### Document section
------
Standard cryptography practice is to take an announcement of capability as a 
warning to change your standards. Which is what I am advising here. Where I 
previously regarded a 2k key as providing reasonable security, and 4k as 
being close to unbreakable, I now regard 8k as reasonably secure, and no 
current PK implementation as fully secure.
------
### Dataset

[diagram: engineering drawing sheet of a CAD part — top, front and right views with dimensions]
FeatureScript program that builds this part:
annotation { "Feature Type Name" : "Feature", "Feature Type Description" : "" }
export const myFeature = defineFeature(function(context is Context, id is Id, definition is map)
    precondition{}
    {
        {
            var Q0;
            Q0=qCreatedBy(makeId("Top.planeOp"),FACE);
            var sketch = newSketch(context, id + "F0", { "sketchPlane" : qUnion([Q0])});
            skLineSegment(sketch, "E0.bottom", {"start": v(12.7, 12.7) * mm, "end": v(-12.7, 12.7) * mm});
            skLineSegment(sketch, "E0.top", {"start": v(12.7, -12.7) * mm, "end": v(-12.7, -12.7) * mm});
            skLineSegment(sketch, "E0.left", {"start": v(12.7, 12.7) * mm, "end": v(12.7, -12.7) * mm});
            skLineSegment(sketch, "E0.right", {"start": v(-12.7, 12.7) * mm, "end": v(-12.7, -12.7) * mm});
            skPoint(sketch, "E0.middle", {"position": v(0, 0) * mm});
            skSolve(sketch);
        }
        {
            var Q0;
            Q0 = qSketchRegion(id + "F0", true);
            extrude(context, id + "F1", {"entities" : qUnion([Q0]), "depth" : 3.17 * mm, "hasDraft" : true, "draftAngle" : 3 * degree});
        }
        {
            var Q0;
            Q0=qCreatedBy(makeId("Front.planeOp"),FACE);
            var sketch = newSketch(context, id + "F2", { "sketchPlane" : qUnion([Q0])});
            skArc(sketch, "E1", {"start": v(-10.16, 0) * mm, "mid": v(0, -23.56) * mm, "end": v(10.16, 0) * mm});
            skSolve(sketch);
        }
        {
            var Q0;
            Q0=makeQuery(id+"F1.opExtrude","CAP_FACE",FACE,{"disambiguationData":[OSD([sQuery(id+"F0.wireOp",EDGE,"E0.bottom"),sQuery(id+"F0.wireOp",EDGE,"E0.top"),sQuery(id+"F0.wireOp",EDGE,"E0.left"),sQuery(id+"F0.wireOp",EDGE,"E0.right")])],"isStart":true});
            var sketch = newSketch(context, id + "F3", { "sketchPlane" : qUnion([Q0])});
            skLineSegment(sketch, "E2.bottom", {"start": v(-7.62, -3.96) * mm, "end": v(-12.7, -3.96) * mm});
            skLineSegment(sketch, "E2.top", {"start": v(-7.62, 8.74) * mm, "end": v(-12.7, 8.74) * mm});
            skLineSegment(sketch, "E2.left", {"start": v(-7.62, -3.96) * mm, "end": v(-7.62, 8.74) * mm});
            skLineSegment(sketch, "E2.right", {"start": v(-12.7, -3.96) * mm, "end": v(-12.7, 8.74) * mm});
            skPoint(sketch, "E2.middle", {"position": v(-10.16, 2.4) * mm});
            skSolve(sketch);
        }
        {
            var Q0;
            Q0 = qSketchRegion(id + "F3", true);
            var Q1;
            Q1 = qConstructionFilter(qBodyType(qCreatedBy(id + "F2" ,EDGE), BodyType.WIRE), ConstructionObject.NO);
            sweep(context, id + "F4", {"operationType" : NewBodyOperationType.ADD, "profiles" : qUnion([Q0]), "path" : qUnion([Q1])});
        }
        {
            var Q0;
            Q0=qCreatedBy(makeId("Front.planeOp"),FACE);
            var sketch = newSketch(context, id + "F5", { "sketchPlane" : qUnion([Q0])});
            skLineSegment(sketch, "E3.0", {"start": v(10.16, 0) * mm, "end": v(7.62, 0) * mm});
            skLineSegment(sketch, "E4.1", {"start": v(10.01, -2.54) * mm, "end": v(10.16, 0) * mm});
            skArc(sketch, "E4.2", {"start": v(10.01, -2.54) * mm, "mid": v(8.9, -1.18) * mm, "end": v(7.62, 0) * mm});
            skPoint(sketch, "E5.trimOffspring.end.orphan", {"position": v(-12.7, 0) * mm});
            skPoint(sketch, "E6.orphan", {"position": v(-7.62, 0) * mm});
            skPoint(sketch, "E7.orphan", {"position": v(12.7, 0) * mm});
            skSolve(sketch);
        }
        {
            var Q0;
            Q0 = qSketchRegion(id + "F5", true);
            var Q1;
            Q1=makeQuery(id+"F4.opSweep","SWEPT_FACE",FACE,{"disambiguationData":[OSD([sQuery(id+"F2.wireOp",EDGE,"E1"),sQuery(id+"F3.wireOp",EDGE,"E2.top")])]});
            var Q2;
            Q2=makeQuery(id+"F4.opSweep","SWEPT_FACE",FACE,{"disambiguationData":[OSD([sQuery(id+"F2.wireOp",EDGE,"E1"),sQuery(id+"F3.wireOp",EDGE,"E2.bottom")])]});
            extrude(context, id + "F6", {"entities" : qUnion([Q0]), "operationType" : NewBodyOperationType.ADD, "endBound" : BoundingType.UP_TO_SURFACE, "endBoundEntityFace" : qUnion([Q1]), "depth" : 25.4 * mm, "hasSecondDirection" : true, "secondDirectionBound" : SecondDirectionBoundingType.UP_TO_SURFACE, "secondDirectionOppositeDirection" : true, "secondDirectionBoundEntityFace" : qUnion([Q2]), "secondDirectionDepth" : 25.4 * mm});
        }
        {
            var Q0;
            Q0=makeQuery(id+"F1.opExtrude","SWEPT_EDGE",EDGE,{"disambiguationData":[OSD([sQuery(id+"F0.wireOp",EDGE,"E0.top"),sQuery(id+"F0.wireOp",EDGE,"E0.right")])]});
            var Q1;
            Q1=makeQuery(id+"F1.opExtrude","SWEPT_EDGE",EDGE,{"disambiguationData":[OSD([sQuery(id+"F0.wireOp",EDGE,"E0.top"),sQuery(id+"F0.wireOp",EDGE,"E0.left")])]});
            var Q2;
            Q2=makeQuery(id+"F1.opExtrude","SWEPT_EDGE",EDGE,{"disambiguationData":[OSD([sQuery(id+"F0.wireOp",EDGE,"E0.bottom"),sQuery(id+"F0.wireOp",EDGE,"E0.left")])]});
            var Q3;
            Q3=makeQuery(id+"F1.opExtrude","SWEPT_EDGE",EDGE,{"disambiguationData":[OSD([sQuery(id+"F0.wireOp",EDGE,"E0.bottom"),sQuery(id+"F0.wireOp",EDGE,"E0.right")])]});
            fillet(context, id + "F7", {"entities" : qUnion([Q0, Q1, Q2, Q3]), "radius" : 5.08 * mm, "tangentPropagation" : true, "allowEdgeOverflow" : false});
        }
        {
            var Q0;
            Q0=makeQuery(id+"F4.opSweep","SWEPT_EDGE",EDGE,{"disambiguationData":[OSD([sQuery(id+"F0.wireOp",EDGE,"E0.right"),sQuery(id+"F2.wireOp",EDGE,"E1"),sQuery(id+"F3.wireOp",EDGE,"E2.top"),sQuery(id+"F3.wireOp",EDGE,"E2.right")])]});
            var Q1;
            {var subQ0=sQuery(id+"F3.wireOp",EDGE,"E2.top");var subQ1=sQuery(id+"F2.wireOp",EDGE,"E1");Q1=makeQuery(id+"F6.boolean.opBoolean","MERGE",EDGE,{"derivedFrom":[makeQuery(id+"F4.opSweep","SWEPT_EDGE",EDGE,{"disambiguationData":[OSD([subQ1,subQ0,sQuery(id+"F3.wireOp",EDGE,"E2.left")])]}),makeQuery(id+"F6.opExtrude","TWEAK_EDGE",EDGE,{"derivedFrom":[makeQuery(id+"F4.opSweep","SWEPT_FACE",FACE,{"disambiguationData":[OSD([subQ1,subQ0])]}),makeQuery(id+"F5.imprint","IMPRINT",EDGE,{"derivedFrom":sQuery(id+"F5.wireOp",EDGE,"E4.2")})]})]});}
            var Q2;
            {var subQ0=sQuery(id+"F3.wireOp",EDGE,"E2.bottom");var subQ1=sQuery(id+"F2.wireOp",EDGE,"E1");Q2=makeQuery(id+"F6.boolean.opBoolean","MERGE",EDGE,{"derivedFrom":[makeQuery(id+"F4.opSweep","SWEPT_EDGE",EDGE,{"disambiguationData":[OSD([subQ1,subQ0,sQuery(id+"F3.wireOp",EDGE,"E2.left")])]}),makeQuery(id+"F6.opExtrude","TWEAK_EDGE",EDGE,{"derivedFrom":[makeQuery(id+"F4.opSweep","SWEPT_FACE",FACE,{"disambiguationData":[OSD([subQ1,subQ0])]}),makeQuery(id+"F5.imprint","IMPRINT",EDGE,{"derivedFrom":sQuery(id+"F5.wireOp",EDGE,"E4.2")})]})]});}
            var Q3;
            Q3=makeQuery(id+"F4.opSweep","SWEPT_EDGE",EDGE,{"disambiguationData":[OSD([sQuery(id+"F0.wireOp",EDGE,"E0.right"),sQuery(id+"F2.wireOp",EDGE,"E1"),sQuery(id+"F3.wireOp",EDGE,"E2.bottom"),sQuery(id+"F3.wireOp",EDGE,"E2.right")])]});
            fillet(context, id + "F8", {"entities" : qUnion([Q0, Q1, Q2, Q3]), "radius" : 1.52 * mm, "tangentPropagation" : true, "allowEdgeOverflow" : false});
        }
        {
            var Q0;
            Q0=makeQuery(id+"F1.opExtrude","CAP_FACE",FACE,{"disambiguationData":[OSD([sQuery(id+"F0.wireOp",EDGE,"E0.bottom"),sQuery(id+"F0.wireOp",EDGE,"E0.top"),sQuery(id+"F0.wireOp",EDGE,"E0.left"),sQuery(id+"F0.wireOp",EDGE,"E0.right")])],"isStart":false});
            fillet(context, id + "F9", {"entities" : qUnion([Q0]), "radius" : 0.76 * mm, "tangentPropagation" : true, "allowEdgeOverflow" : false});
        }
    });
------
### What you need to do
Please retype the passage on cryptographic key sizes, starting at "Standard cryptography practice" and ending at "as fully secure.". The records aren't needed here.

### Answer box
Standard cryptography practice is to take an announcement of capability as a 
warning to change your standards. Which is what I am advising here. Where I 
previously regarded a 2k key as providing reasonable security, and 4k as 
being close to unbreakable, I now regard 8k as reasonably secure, and no 
current PK implementation as fully secure.